(RECORDS SUPPLIED)

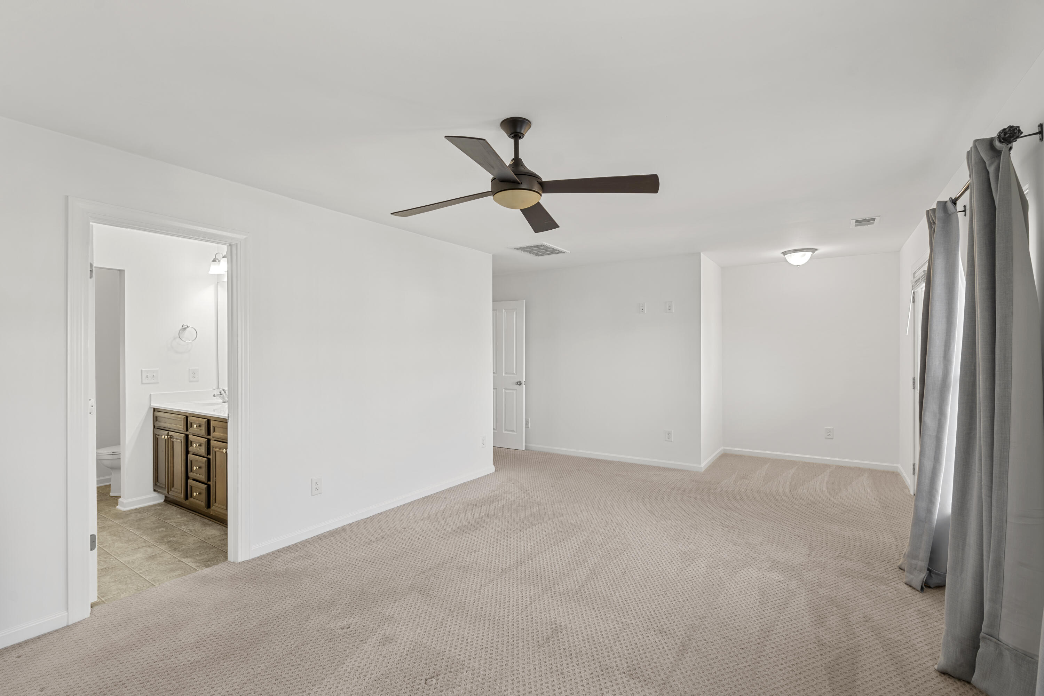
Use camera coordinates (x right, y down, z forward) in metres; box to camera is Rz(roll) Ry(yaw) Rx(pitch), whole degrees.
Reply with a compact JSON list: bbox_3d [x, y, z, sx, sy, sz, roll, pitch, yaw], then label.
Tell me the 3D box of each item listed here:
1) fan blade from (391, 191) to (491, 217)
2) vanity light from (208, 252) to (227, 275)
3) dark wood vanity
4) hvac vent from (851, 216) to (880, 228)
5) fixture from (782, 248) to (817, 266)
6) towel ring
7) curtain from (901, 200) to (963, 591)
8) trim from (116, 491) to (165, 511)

(End RECORDS SUPPLIED)

• **HOW TO COMPLETE THIS TASK**: Present every line of the entries above as a Markdown table with the columns Row and Line, numbering the rows in order, skipping blank lines, and leaving out the pictures.

• **ANSWER TO THIS TASK**:
| Row | Line |
|---|---|
| 1 | Use camera coordinates (x right, y down, z forward) in metres; box to camera is Rz(roll) Ry(yaw) Rx(pitch), whole degrees. |
| 2 | Reply with a compact JSON list: bbox_3d [x, y, z, sx, sy, sz, roll, pitch, yaw], then label. |
| 3 | Tell me the 3D box of each item listed here: |
| 4 | 1) fan blade from (391, 191) to (491, 217) |
| 5 | 2) vanity light from (208, 252) to (227, 275) |
| 6 | 3) dark wood vanity |
| 7 | 4) hvac vent from (851, 216) to (880, 228) |
| 8 | 5) fixture from (782, 248) to (817, 266) |
| 9 | 6) towel ring |
| 10 | 7) curtain from (901, 200) to (963, 591) |
| 11 | 8) trim from (116, 491) to (165, 511) |